* WHAT YOU ARE ASKED TO DO *
Tally the lines of the records below that include the word "best", and write down only that tally.

════════════════

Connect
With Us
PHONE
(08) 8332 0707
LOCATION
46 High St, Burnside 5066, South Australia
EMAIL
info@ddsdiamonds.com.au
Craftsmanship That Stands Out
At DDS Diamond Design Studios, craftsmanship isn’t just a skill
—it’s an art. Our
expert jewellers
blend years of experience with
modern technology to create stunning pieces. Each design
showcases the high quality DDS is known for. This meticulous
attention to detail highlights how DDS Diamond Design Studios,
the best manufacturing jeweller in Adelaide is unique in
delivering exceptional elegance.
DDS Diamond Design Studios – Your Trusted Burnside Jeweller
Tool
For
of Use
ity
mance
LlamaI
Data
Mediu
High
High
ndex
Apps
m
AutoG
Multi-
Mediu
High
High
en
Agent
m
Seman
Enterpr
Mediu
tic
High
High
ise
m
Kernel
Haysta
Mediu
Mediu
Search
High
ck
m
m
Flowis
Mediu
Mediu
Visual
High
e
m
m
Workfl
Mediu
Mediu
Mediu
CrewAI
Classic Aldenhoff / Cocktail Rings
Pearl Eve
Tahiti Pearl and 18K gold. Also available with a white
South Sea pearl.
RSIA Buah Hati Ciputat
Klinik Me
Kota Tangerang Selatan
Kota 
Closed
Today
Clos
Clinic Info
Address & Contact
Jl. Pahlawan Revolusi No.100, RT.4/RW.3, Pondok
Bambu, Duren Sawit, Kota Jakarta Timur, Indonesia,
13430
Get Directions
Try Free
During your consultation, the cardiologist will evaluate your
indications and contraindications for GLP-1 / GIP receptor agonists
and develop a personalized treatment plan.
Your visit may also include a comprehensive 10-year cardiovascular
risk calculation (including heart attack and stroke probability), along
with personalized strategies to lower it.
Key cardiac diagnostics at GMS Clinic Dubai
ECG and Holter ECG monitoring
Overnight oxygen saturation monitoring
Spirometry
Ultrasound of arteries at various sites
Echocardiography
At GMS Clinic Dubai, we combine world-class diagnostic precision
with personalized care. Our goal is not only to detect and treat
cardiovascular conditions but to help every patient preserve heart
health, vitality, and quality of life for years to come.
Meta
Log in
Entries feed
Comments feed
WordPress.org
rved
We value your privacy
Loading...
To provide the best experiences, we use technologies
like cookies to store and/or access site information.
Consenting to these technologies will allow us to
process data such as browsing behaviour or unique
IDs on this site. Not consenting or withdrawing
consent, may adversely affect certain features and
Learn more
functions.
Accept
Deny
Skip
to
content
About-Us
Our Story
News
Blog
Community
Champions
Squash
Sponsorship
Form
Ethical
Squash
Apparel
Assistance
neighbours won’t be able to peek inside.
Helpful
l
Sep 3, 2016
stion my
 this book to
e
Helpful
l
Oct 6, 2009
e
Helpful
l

════════════════

* EXPECTED ANSWER *
2